The 10-member panel spent two years assessing ocean biodiversity and the challenges posed by climate change, fishing and aquaculture.

It has delivered a 316-page report that says Canada’s oceans are becoming warmer and more acidic, which could make some waters inhospitable to marine life. And sea ice disappearing from the Arctic and the East Coast will profoundly affect marine life and their ecosystems.

It says overfishing has seriously depleted many species and disrupted marine food webs.

In the Gulf of St. Lawrence predatory-prey interactions have changed and “Now we find cod and some other species in a position where they are headed for extirpation,” Hutchings told a media briefing.
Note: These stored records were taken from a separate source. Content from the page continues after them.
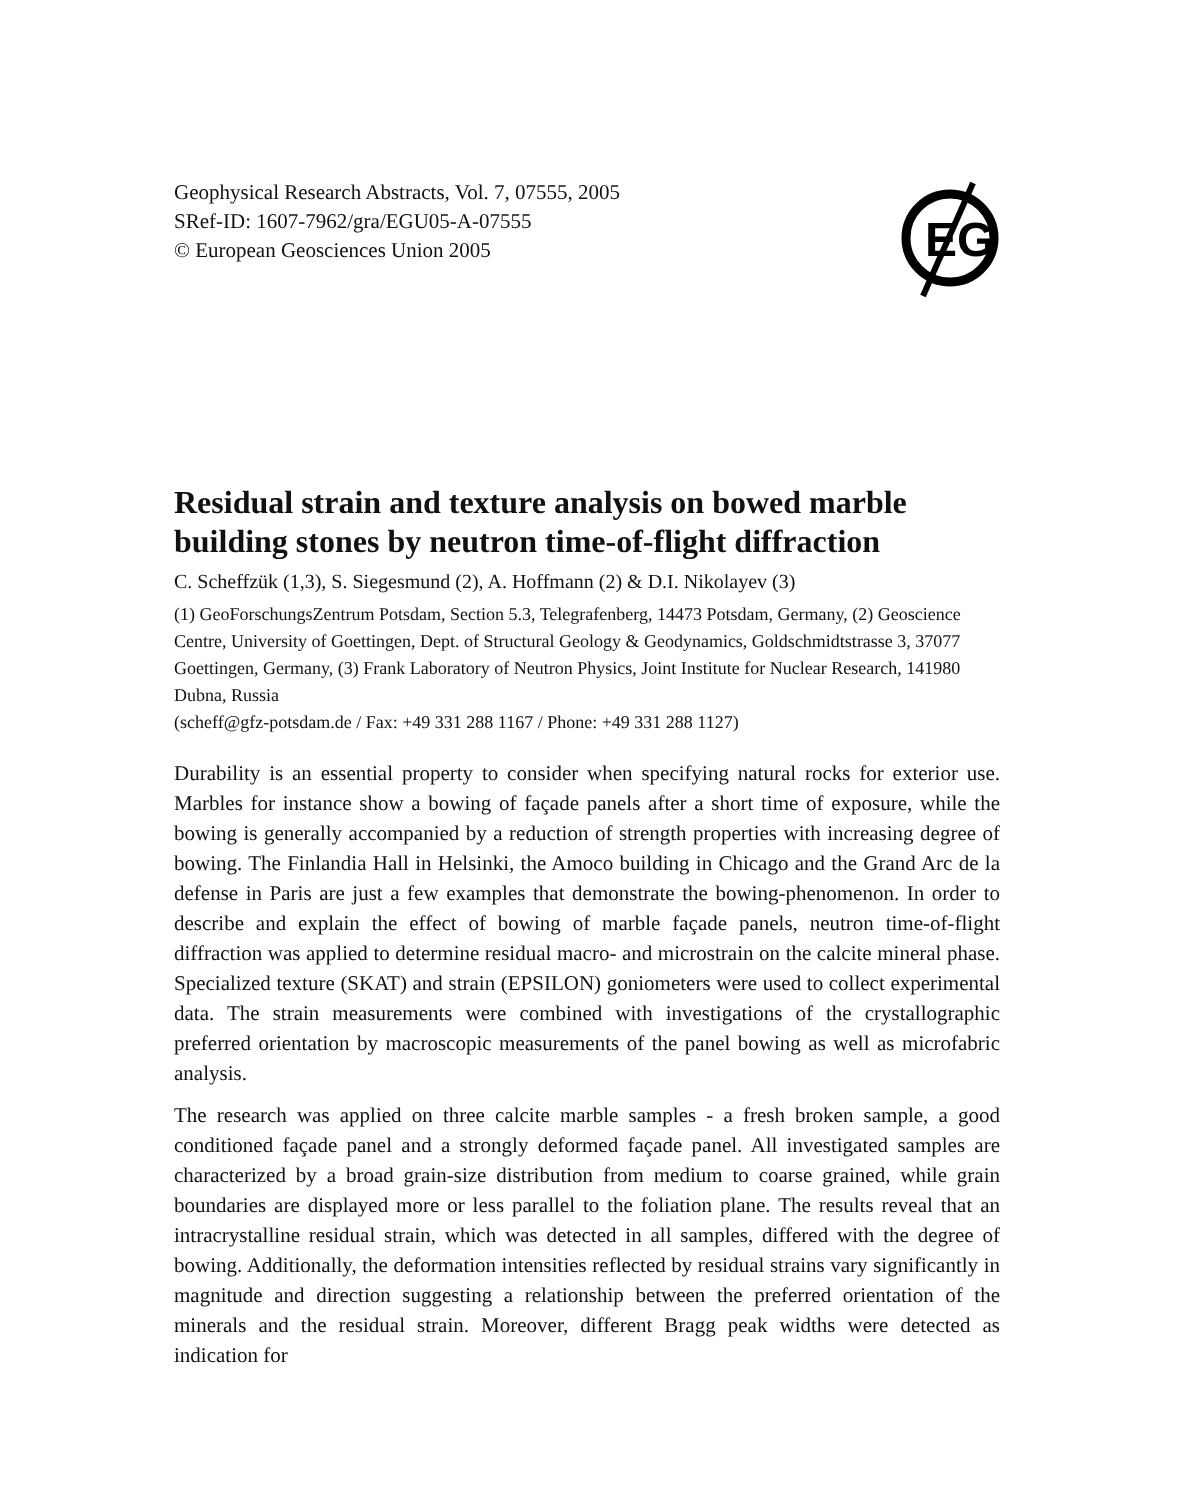EG
Geophysical Research Abstracts, Vol. 7, 07555, 2005
SRef-ID: 1607-7962/gra/EGU05-A-07555
© European Geosciences Union 2005
Residual strain and texture analysis on bowed marble building stones by neutron time-of-flight diffraction
C. Scheffzük (1,3), S. Siegesmund (2), A. Hoffmann (2) & D.I. Nikolayev (3)
(1) GeoForschungsZentrum Potsdam, Section 5.3, Telegrafenberg, 14473 Potsdam, Germany, (2) Geoscience Centre, University of Goettingen, Dept. of Structural Geology & Geodynamics, Goldschmidtstrasse 3, 37077 Goettingen, Germany, (3) Frank Laboratory of Neutron Physics, Joint Institute for Nuclear Research, 141980 Dubna, Russia
(scheff@gfz-potsdam.de / Fax: +49 331 288 1167 / Phone: +49 331 288 1127)
Durability is an essential property to consider when specifying natural rocks for exterior use. Marbles for instance show a bowing of façade panels after a short time of exposure, while the bowing is generally accompanied by a reduction of strength properties with increasing degree of bowing. The Finlandia Hall in Helsinki, the Amoco building in Chicago and the Grand Arc de la defense in Paris are just a few examples that demonstrate the bowing-phenomenon. In order to describe and explain the effect of bowing of marble façade panels, neutron time-of-flight diffraction was applied to determine residual macro- and microstrain on the calcite mineral phase. Specialized texture (SKAT) and strain (EPSILON) goniometers were used to collect experimental data. The strain measurements were combined with investigations of the crystallographic preferred orientation by macroscopic measurements of the panel bowing as well as microfabric analysis.
The research was applied on three calcite marble samples - a fresh broken sample, a good conditioned façade panel and a strongly deformed façade panel. All investigated samples are characterized by a broad grain-size distribution from medium to coarse grained, while grain boundaries are displayed more or less parallel to the foliation plane. The results reveal that an intracrystalline residual strain, which was detected in all samples, differed with the degree of bowing. Additionally, the deformation intensities reflected by residual strains vary significantly in magnitude and direction suggesting a relationship between the preferred orientation of the minerals and the residual strain. Moreover, different Bragg peak widths were detected as indication for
The report estimates that fish in Canada’s oceans declined in abundance by an average of 52 per cent from 1970 to the mid-1990s and “most commercially fished stocks remain well below conservation target levels. ”

Catches are about half those of the late 1980s with the landed value of all fisheries in 2009 almost the lowest since 1977, it says.

The panel says oceans stewardship and biodiversity conservation need to be made a “top government priority.”

It notes that government officials like to say Canada is a world leader in oceans and marine management, but the panel says the rhetoric does not square with reality.

“We made promises, and we haven’t kept them, ” says Hutchings.

The government has committed to creating a network of marine protected areas to cover 10 per cent of Canada’s ocean “real estate” by 2020.

So far, marine protected areas encompass less than one per cent of Canada’s ocean area, the panel says. And in 160 of the 161 protected areas off the B.C. coast, fishing is still allowed.